Transport & vous 20 avril 2026

« La Semitan est une maison formidable »

Après 18 ans à la tête de la Semitan, Pascal Bolo s’apprête à passer le relais. Découvrez un entretien exclusif où il dresse le bilan de sa présidence : entre innovation, enjeux de mobilité et défis nantais.

Après 18 ans à la tête de la Semitan, Pascal Bolo s’apprête à passer le relais. Entre innovations, arbitrages politiques et réalités du terrain, l’homme de convictions, connu pour son franc-parler, revient sur son parcours. Un témoignage empreint de reconnaissance pour cette « formidable maison » et ceux qui la font vivre au quotidien…

Dans quel contexte avez-vous pris la présidence de la Semitan, il y a 18 ans ?

C’était en 2008, au début du quatrième mandat de Jean-Marc Ayrault. J’étais son collaborateur depuis dix ans quand il m’a proposé cette présidence. Ce n’était pas prévu, mais j'ai accepté avec confiance. Mon expérience de directeur de cabinet m'avait permis d'acquérir une solide culture de la mobilité. N’oublions pas qu’à Nantes, l’histoire des transports est intimement liée à celle de l’agglomération.

Quel est, selon vous, le rôle d'un président ?

C’est un rôle compliqué à décrire, car il y a autant de présidents que de contextes. Alors je préfère dire ce qu’il n’est pas : le président n’est pas un technicien. Je ne conduis pas de bus, je ne répare pas de matériel roulant, je ne graphique pas de ligne... Mon rôle est de porter les intérêts et de valoriser l’entreprise vis-à-vis de l’extérieur. J'ai aussi un rôle d'arbitrage, j’ai par exemple tranché sur la couleur des nouvelles rames de tramway ! Mon devoir est de mettre en lumière l'entreprise sans jamais me substituer au directeur général. Un bon président sait rester à sa place, c’est la règle d’or que je me suis fixée !

Quelles réalisations ont marqué votre présidence ?

La Semitan est reconnue au niveau national pour sa capacité d’innovation. Les exemples sont légion. Je pense à la « traversée oblique » de la Haluchère, un croisement inédit entre une ligne de tramway et une ligne SNCF, particulièrement technique. Je me souviens aussi d'un prix saluant l’expertise de nos mécaniciens : ils avaient identifié une pièce montée à l'envers sur un modèle de bus et fait remonter l'anomalie au constructeur. En termes d’innovation, il y a bien sûr le lancement en 2019 des bus 100% électrique de grande capacité, les e-Busway de 24 mètres, une première mondiale ! Et plus récemment, l’arrivée des nouvelles rames Citadis. Mais ma plus grande fierté est notre capacité de conception. La Semitan a cette particularité de concevoir elle-même les équipements qu'elle exploite. En termes d'efficacité et de qualité, c'est un atout extraordinaire. Enfin, nous avons été la première agglomération à réintroduire le tramway dans les années 80 et cela nous confère, encore aujourd'hui, une aura toute particulière.

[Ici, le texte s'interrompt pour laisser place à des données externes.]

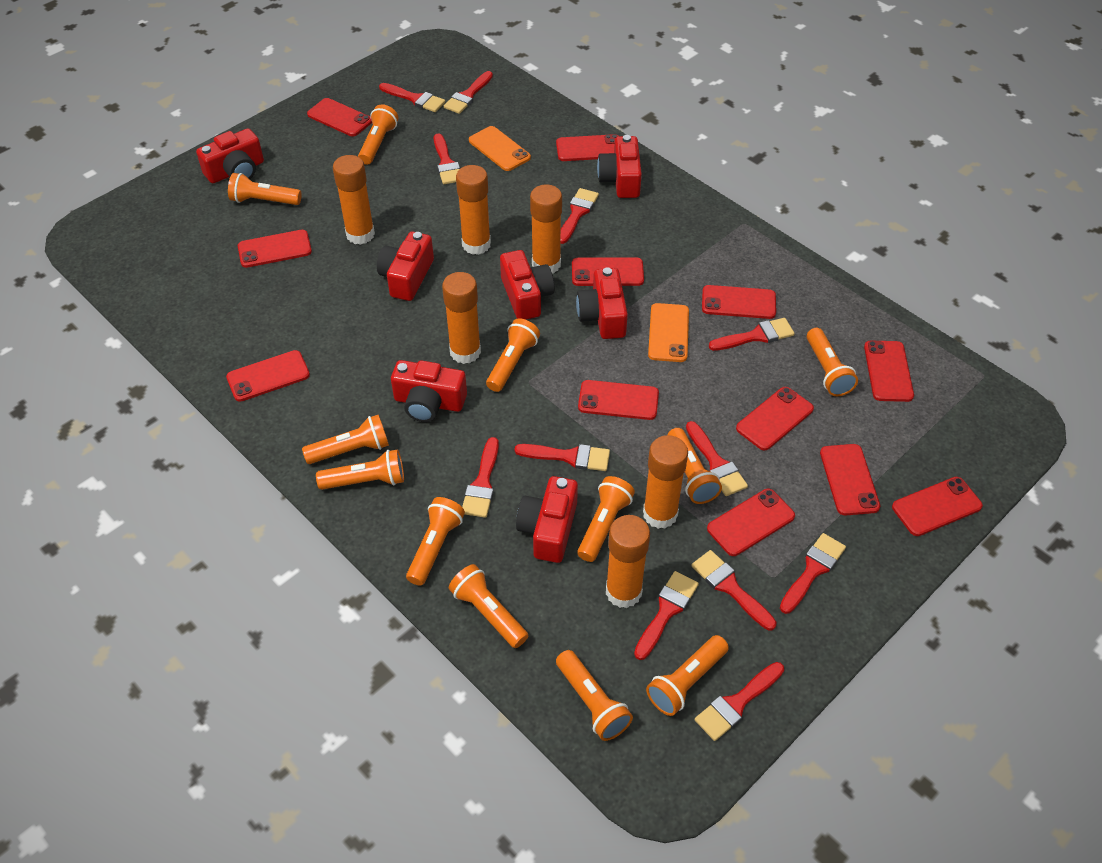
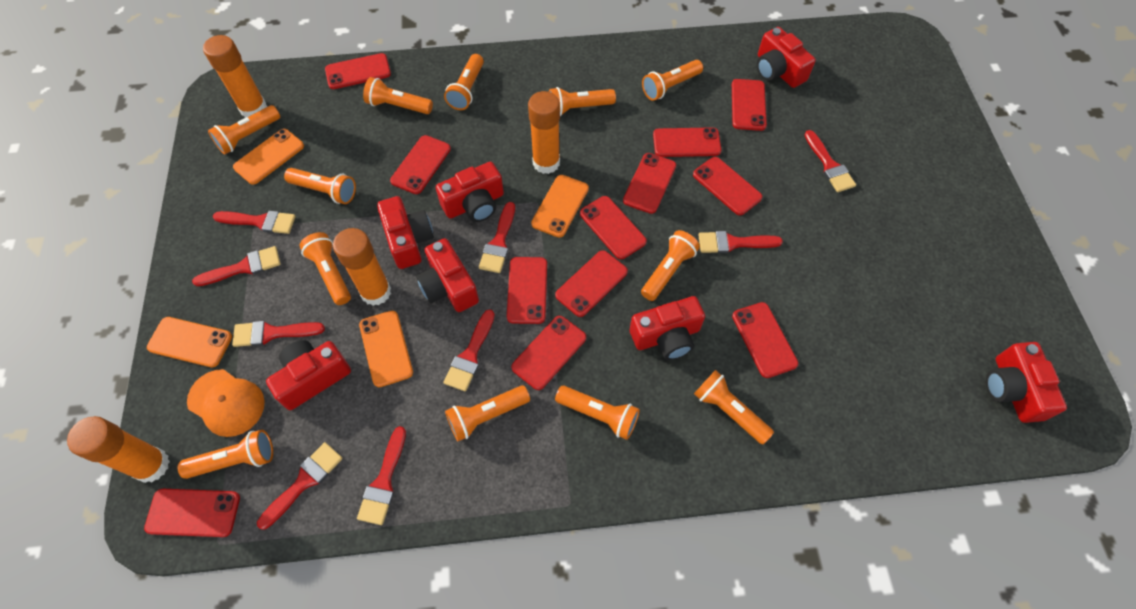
orange cap: none = 0 -> [187,369,265,437] = 1
orange glue stick: [333,155,375,245] [442,272,481,364] [456,165,491,255] [530,185,562,274] [606,515,650,608] [643,435,688,529] = 6 -> [67,416,170,483] [203,35,267,118] [333,228,391,306] [528,91,560,174] = 4
orange phone: [469,126,531,171] [648,303,689,362] = 2 -> [147,317,232,367] [233,129,304,185] [359,311,413,387] [531,175,589,238] = 4
red brush: [379,83,445,112] [434,133,460,184] [444,71,493,114] [462,437,499,518] [514,444,610,471] [561,188,599,244] [634,571,699,660] [686,421,748,496] [691,550,777,630] [695,662,784,741] [709,318,795,351] [780,533,846,614] = 12 -> [192,246,280,286] [213,210,296,234] [232,321,325,347] [257,442,342,529] [357,426,406,525] [443,309,495,392] [479,202,515,273] [698,231,783,253] [805,130,856,192] = 9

Quel a été le plus grand défi ou la crise la plus marquante ?

Au-delà des crises de gestion, ce sont les accidents mortels et les drames humains qui marquent à vie. Dans ces moments-là, la fonction de président prend toute sa dimension : il faut être présent sur le terrain, aux côtés des familles et des agents. Ce n’est pas de la communication, c’est du soutien pur.

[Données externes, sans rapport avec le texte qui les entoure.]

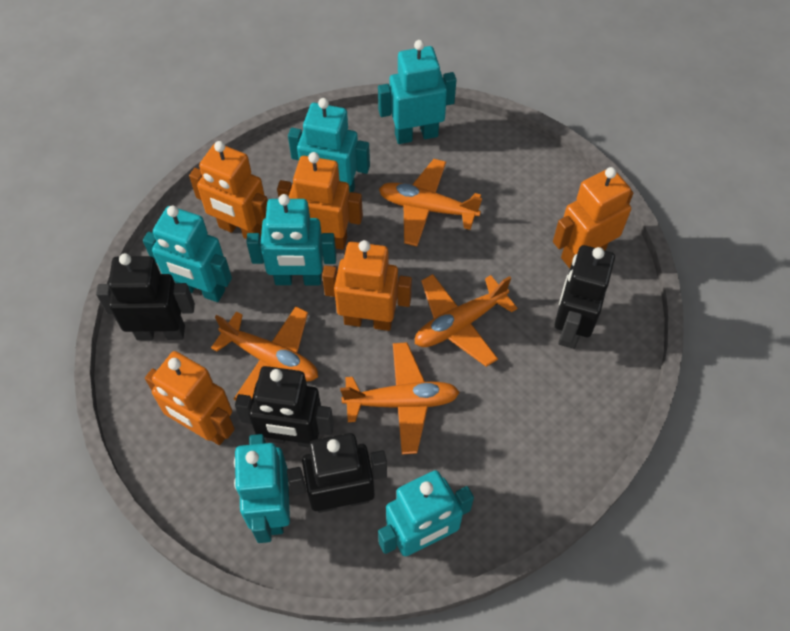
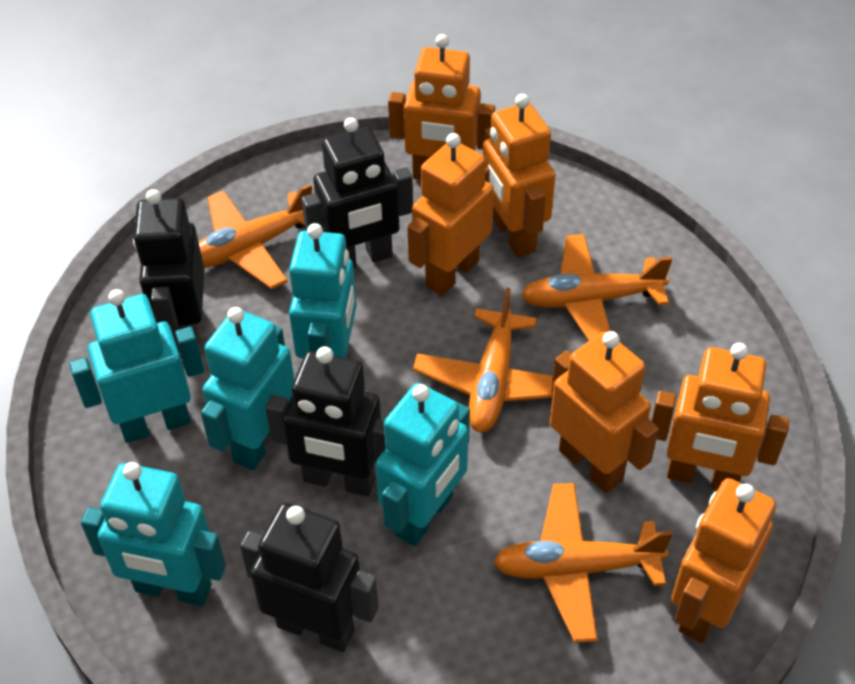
orange robot: [145,351,235,445] [189,141,268,239] [277,152,363,250] [322,240,412,331] [553,167,633,268] = 5 -> [388,34,495,180] [408,133,494,296] [483,94,555,258] [550,331,659,493] [652,343,789,490] [671,478,776,643] = 6
turquoise robot: [143,206,232,302] [234,434,290,543] [246,194,336,285] [288,98,370,192] [378,40,456,144] [378,470,474,556] = 6 -> [69,289,204,443] [81,462,226,606] [201,307,295,470] [289,223,357,358] [375,383,470,546] = 5

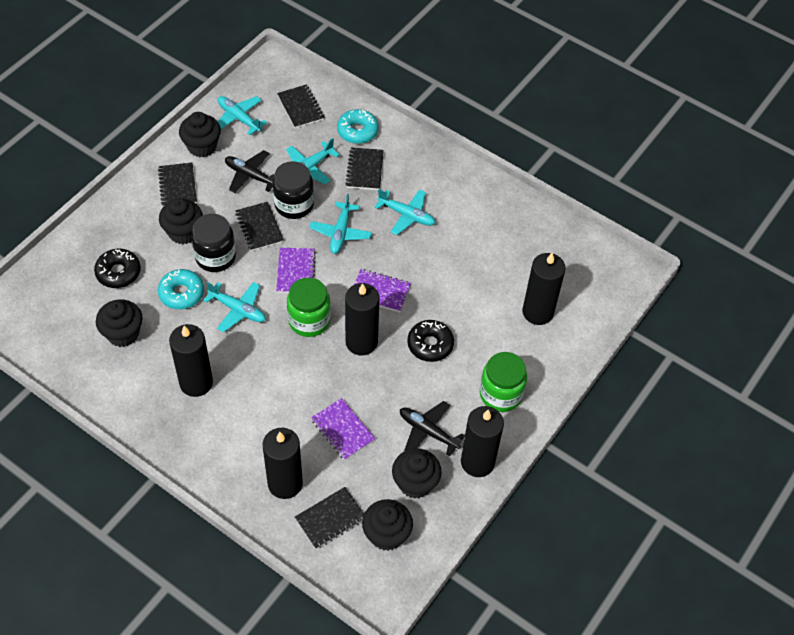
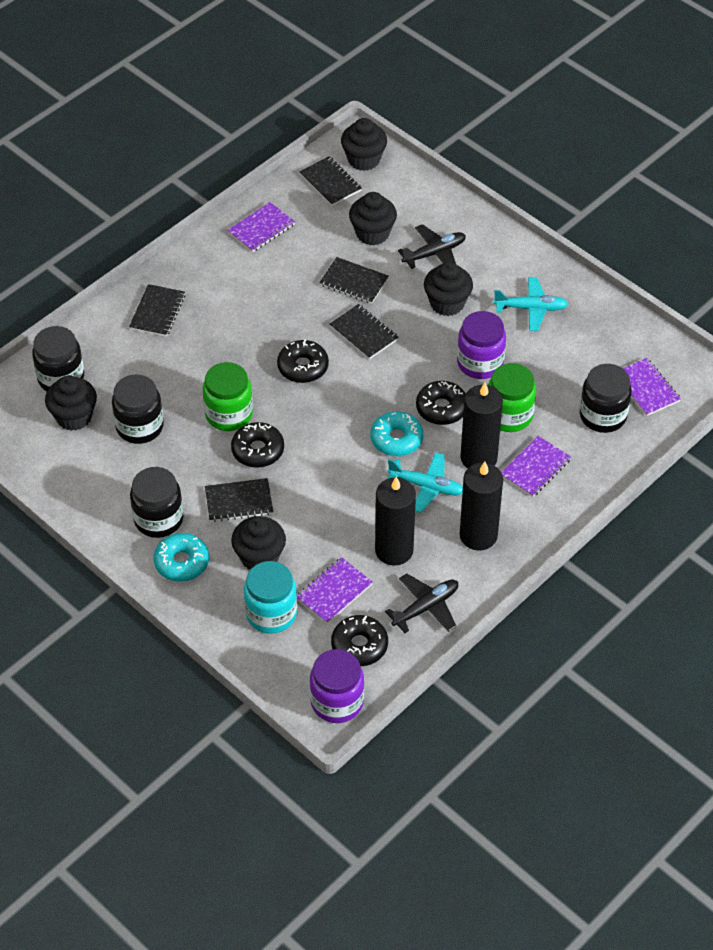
black candle: [169,324,213,397] [263,428,303,499] [345,283,380,356] [461,406,504,477] [522,253,566,325] = 5 -> [375,477,416,566] [460,383,503,469] [460,462,503,551] = 3
black donut: [94,249,141,288] [407,320,454,362] = 2 -> [231,422,284,468] [277,339,329,383] [331,615,388,666] [416,381,466,425] = 4
black jar: [191,214,236,272] [273,161,314,219] = 2 -> [32,326,84,391] [112,374,164,444] [130,467,183,538] [580,364,632,433] = 4
purple jar: none = 0 -> [310,649,364,723] [457,311,506,379] = 2
purple notebook: [276,248,316,293] [311,398,375,460] [354,269,411,312] = 3 -> [228,202,295,252] [297,557,373,624] [501,436,571,497] [623,358,681,416] = 4
turquoise jar: none = 0 -> [244,561,297,634] = 1
turquoise plane: [203,282,266,332] [217,96,267,135] [286,138,340,184] [309,194,372,254] [375,189,435,235] = 5 -> [387,452,463,513] [493,277,568,331] = 2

Comment la Semitan négocie-t-elle le virage de la transition énergétique ?

Le véritable défi, c'est le choix de l’énergie car il nous engage sur toute la durée de vie des véhicules. Or, à Nantes, nous faisons circuler nos bus près de cinq ans de plus que la moyenne nationale. C’est là que notre capacité d’innovation et notre maintenance prédictive, particulièrement performante, font la différence. Le choix du gaz pour l’ensemble de la flotte a été, pendant des années, un pari fort et pertinent. Aujourd’hui, nous opérons le virage du « tout électrique » avec sérénité. Nous disposons en effet d’une expertise historique sur les infrastructures électriques grâce au tramway.

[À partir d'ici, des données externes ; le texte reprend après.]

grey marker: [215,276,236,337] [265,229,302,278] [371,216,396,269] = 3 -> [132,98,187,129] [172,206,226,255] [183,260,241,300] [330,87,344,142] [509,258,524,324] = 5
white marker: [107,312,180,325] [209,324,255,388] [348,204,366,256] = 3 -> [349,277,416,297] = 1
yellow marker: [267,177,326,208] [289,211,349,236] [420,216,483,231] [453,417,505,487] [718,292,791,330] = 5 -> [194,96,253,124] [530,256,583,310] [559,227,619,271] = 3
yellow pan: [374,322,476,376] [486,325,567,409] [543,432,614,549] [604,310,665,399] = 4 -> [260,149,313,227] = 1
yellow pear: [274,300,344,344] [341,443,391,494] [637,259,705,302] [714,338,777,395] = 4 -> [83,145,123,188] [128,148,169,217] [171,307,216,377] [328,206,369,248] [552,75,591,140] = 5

Avez-vous une anecdote ou une rencontre à raconter ?

Je pense à l’exposition du photographe Allan Touchais, « L’inconnu du tramway ». Il a parcouru nos rames pour tirer le portrait de voyageurs anonymes. Son travail illustre parfaitement ce que nous défendons : les transports sont avant tout des lieux de vie et de rencontres.

Quel conseil laisseriez-vous à votre successeur ?

Aucun. Il faut savoir partir pour laisser la place à une nouvelle énergie.

Quelle trace pensez-vous avoir laissée ?

C’est aux autres de le dire. Je pars avec le sentiment d'avoir profondément aimé cette entreprise. Quand Jean-Marc Ayrault m'a confié les clés il y a 18 ans, je n'imaginais pas à quel point c'était un cadeau.